Vector Databases: A Practical Overview

Intermediate 11 min read

What you'll learn

✓Why a normal SQL database struggles with vector search
✓How approximate nearest neighbour (ANN) indexes work
✓HNSW vs IVF at a high level
✓How pgvector, Qdrant, Pinecone, Chroma, and Weaviate compare
✓A practical decision framework for picking one

Prerequisites

•You know what an embedding is — see Text Embeddings
•Comfort with the idea of a database index

Once you have embeddings, you need somewhere to put them. A vector database is the storage and indexing layer for high-dimensional vectors and the queries that hunt for nearest neighbours among them.

A normal database can technically do this. It just gets slow fast.

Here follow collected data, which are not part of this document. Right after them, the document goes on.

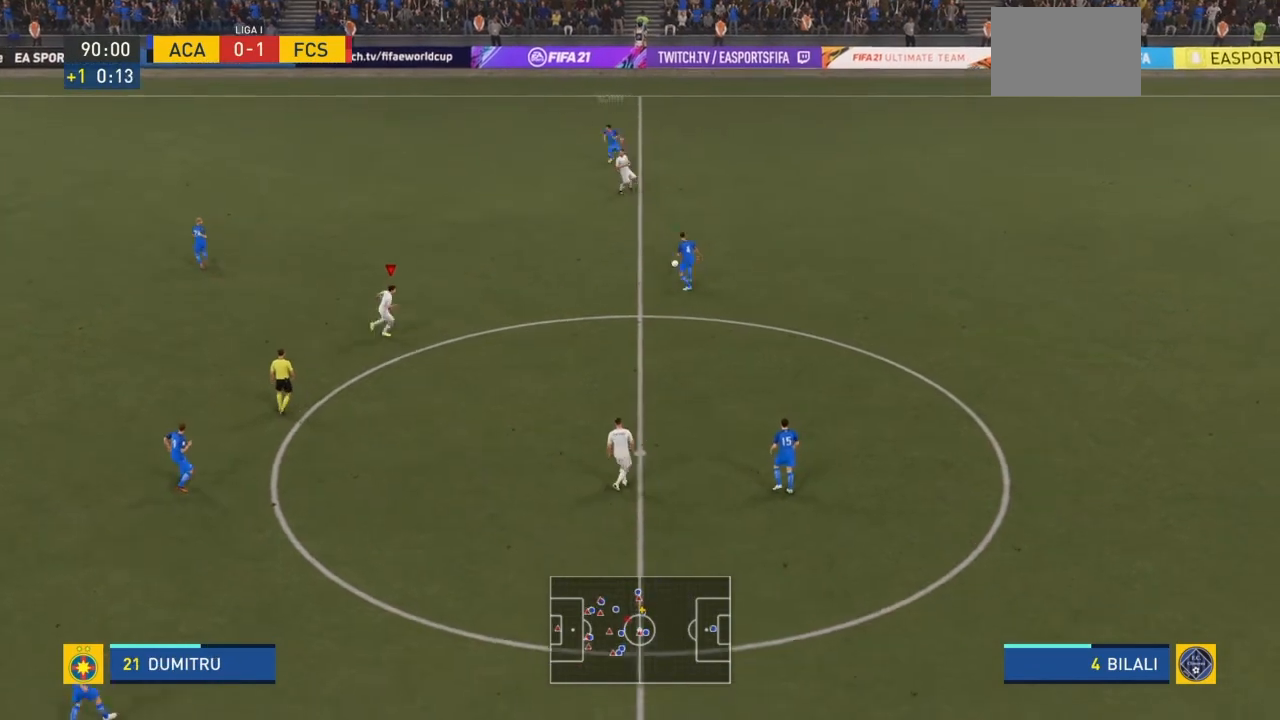
Gameplay with a controller (PlayStation layout); each line is a JSON object with the inputs held at the frame after it. "events" lists button and stick changes between this image and that frame as [ms after this image, input, new state], when the widget could be followed in between. Not read: L3 R3.
{"buttons": ["R2"], "left_stick": "up", "right_stick": "center", "events": [[267, "left_stick", "up"]]}
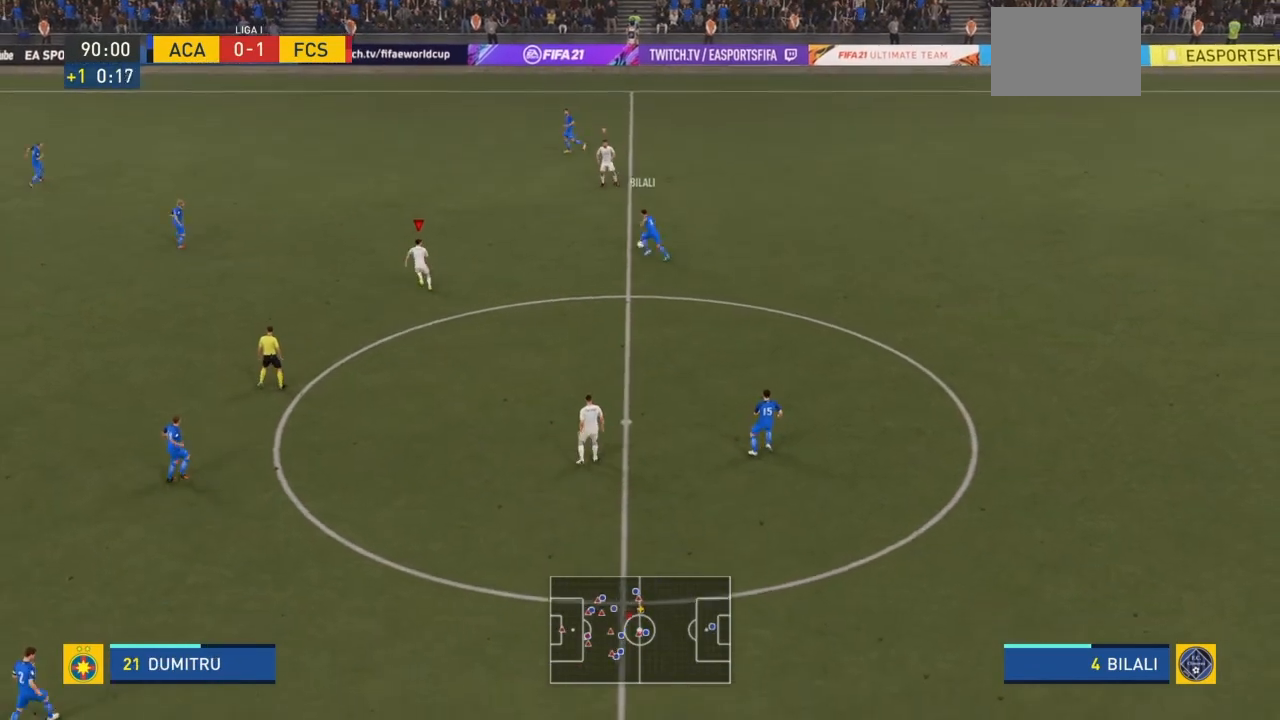
{"buttons": ["R2"], "left_stick": "up", "right_stick": "center", "events": []}
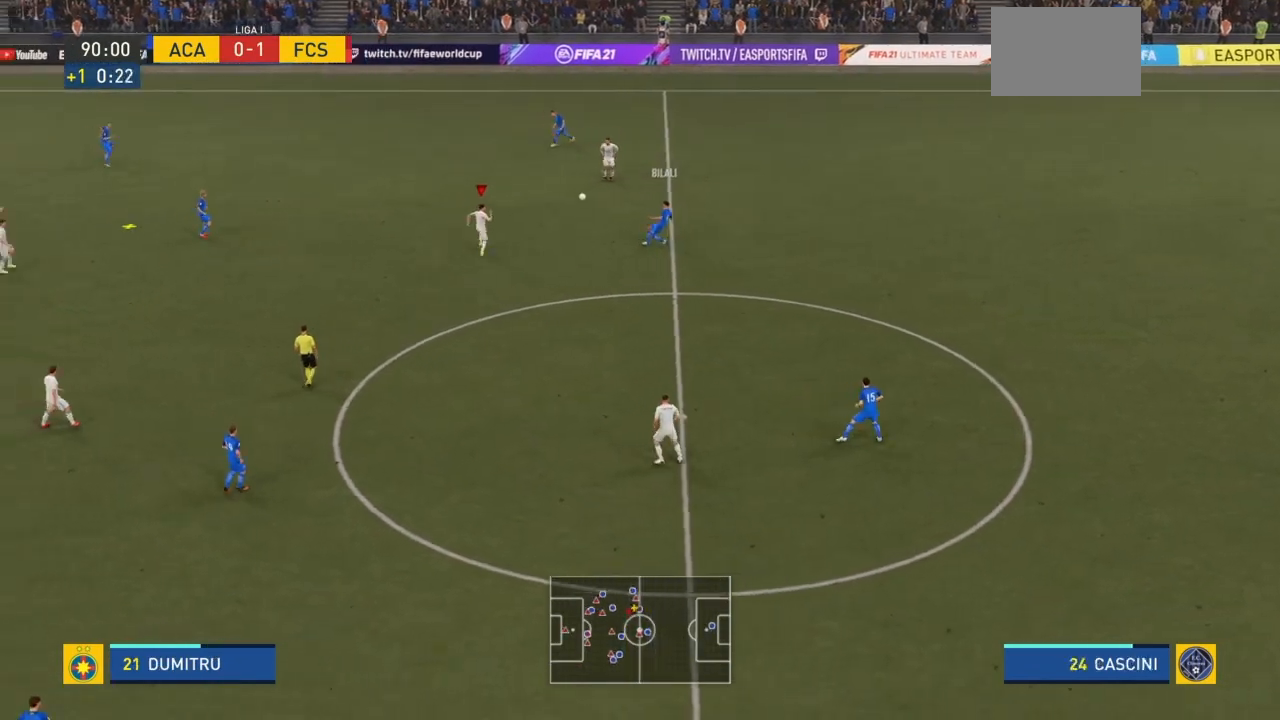
{"buttons": [], "left_stick": "right", "right_stick": "center", "events": [[300, "R2", "up"], [400, "left_stick", "up-right"], [501, "left_stick", "right"]]}
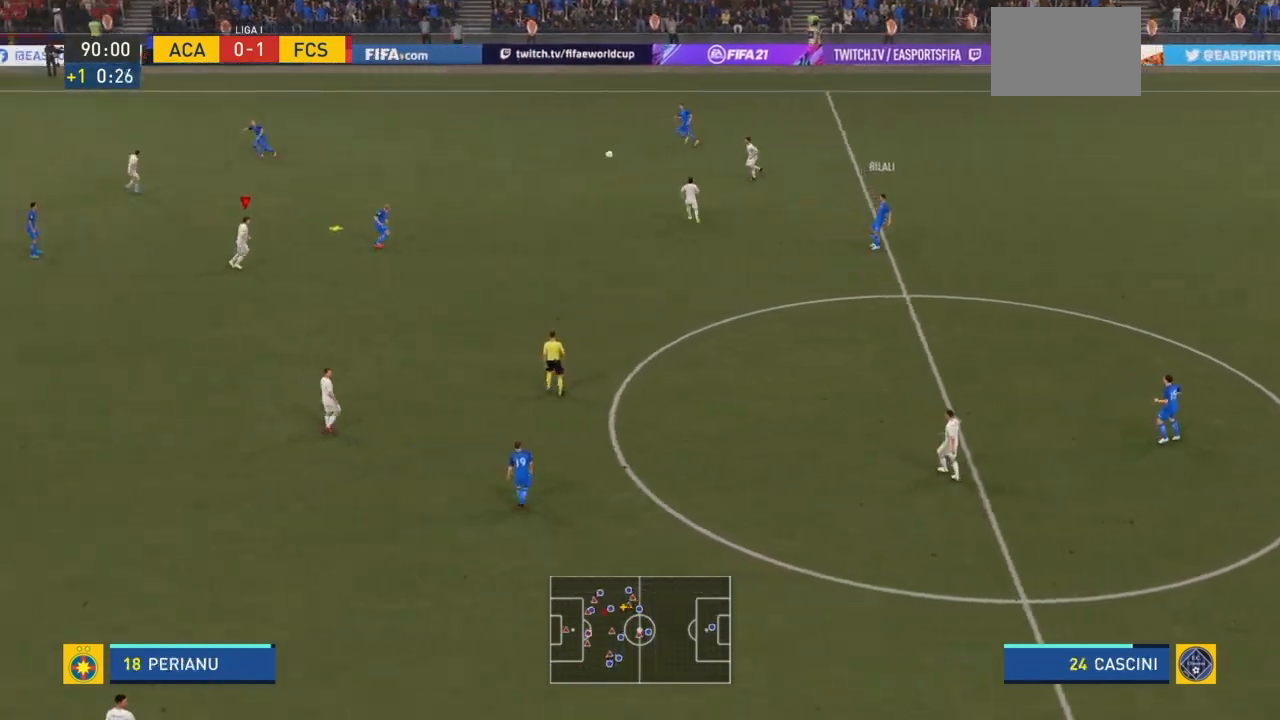
{"buttons": [], "left_stick": "up-right", "right_stick": "center", "events": [[100, "left_stick", "up-right"]]}
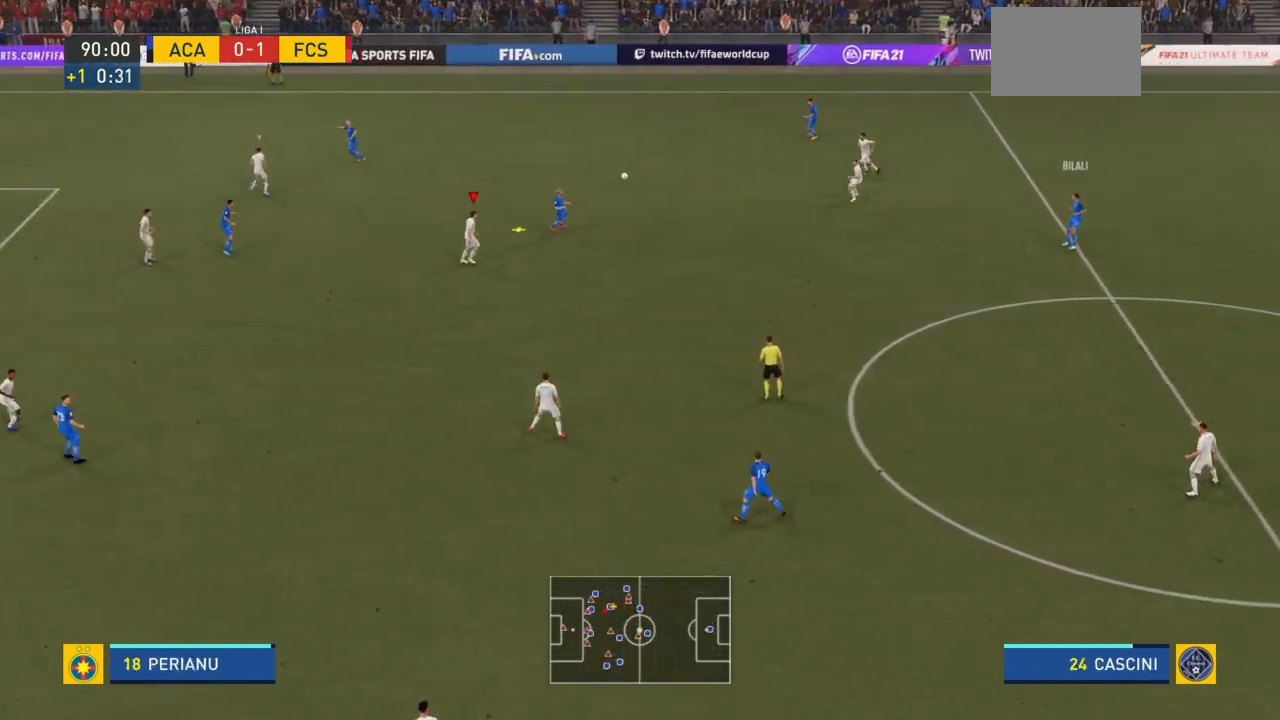
{"buttons": [], "left_stick": "up-right", "right_stick": "center", "events": []}
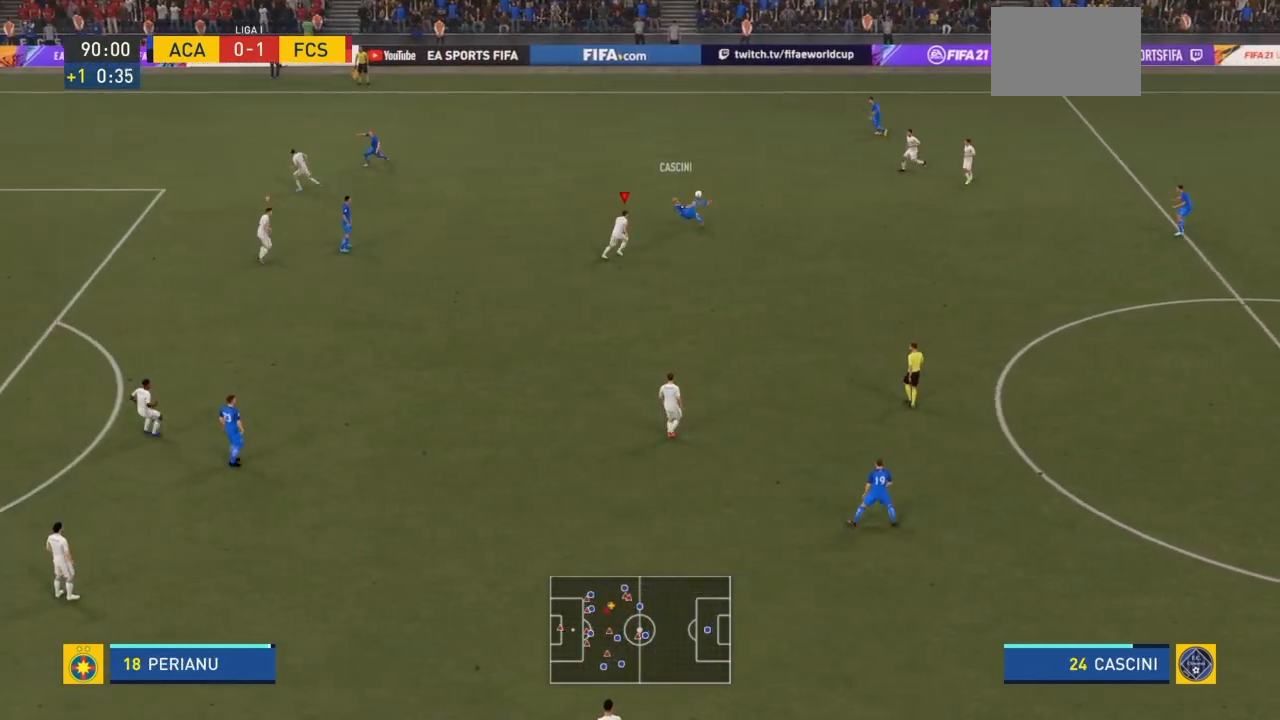
{"buttons": [], "left_stick": "up-right", "right_stick": "center", "events": [[233, "left_stick", "right"], [400, "left_stick", "up-right"]]}
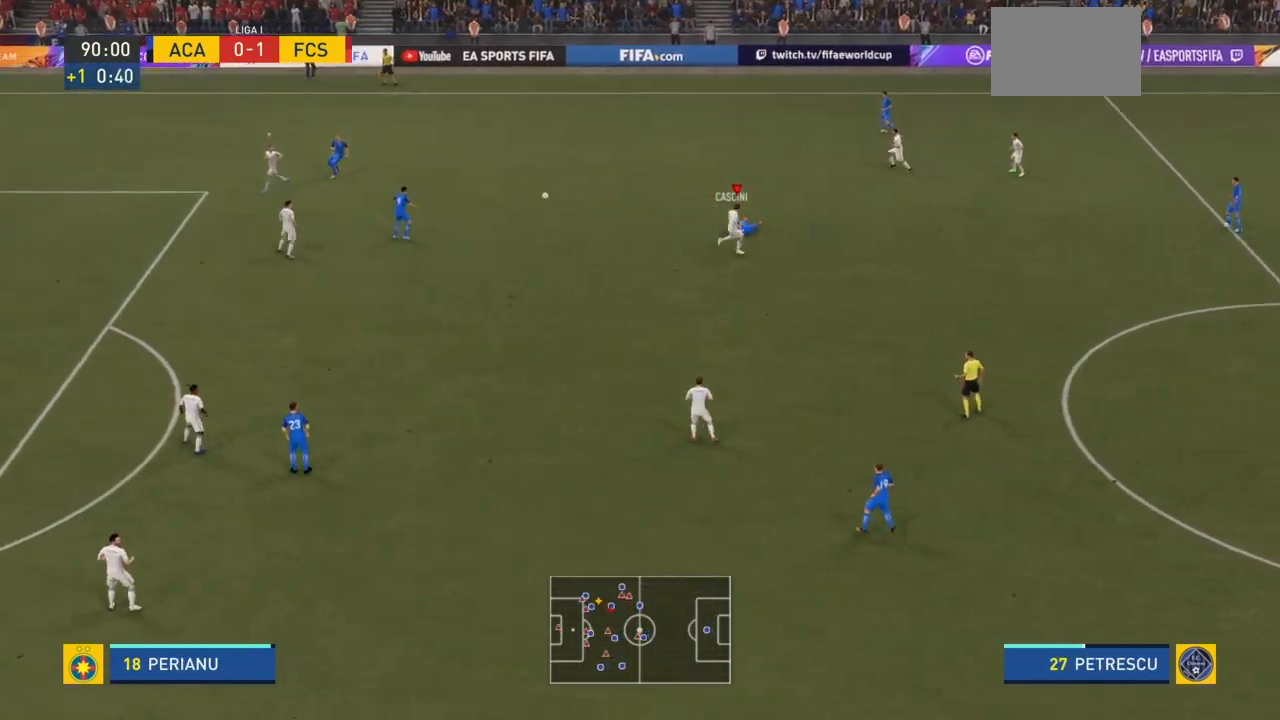
{"buttons": [], "left_stick": "right", "right_stick": "center"}
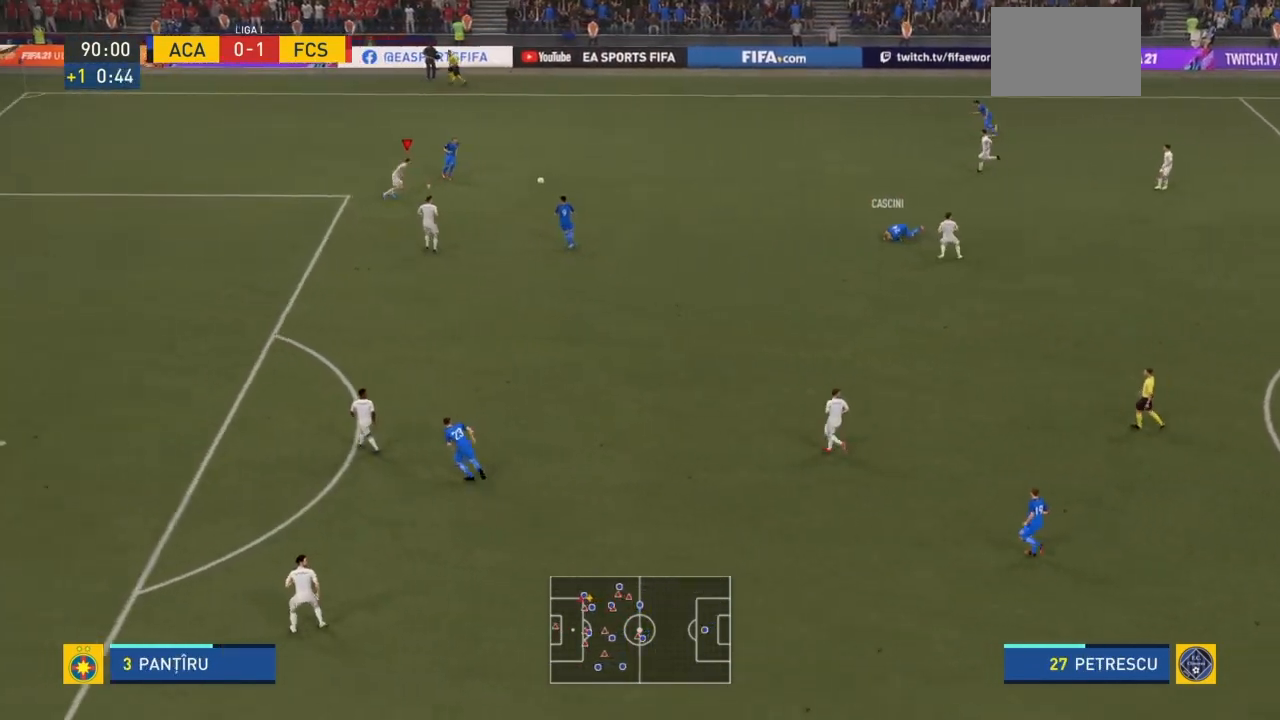
{"buttons": [], "left_stick": "up-right", "right_stick": "center"}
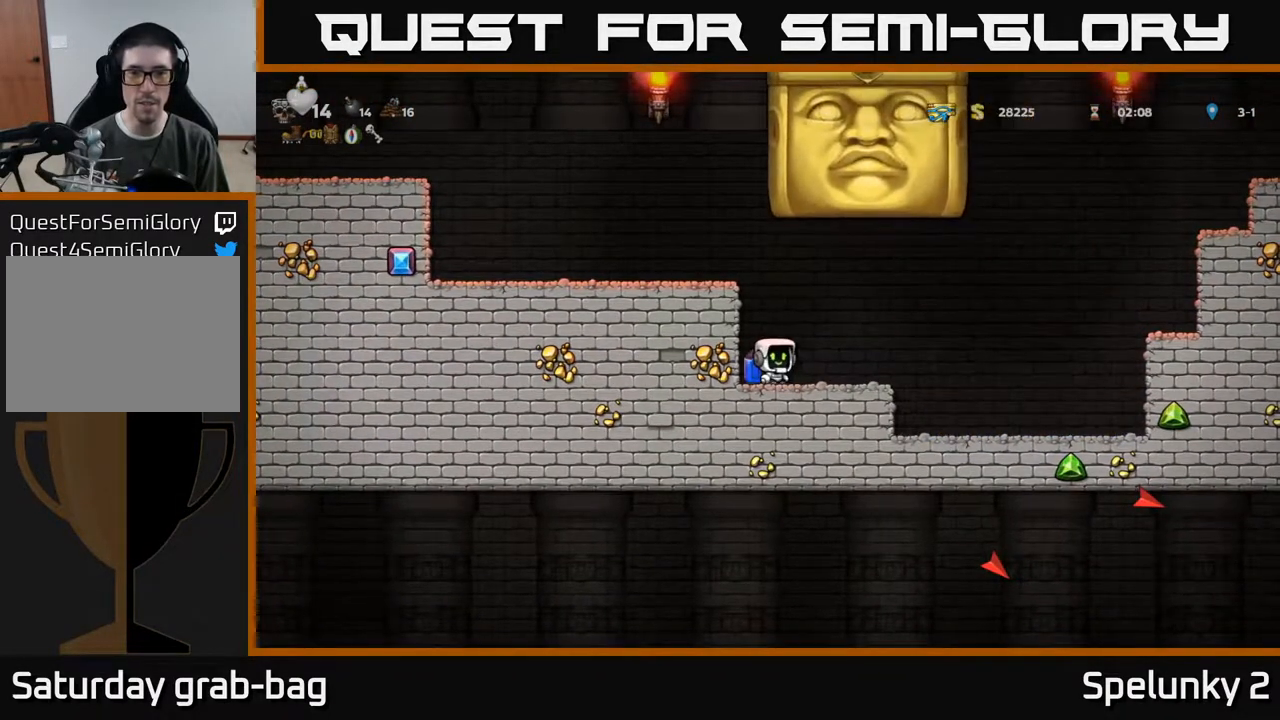
Gameplay with a controller (Xbox layout); each line is a JSON object with the inputs held at the frame after it. "events" lists button and stick changes between this image and that frame as [ms after this image, input, new state], when the widget could be followed in between.
{"buttons": ["DPAD_RIGHT"], "left_stick": "center", "right_stick": "center", "events": []}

This post explains why, what specialised systems do differently, and how to choose between the popular options without getting lost in marketing.

Why a normal database struggles

A typical RAG corpus is one to one hundred million vectors, each of length 768 to 1536. Search means: given a query vector, find the top 10 documents with highest cosine similarity.

The brute-force approach is a full scan — compute similarity against every vector, return the top 10. This works at 10,000 documents. At 10 million it is too slow for interactive queries.

Postgres can do this directly with the <-> operator and pgvector, but without a vector index it still scans. SQL B-tree indexes do not help — they organise scalars along a line, and “nearest in 1536 dimensions” is not a range query.

What you need is an index designed for high-dimensional space. That is the core thing a vector database provides.

Approximate nearest neighbours

Exact nearest-neighbour search in high dimensions is fundamentally expensive. The industry compromise is approximate nearest neighbours (ANN) — accept a tiny accuracy loss in exchange for orders-of-magnitude speedup.

ANN indexes typically return 95–99% of the true top-K. For RAG, that is almost always fine. The user does not notice if document 9 of 10 was a slightly weaker match.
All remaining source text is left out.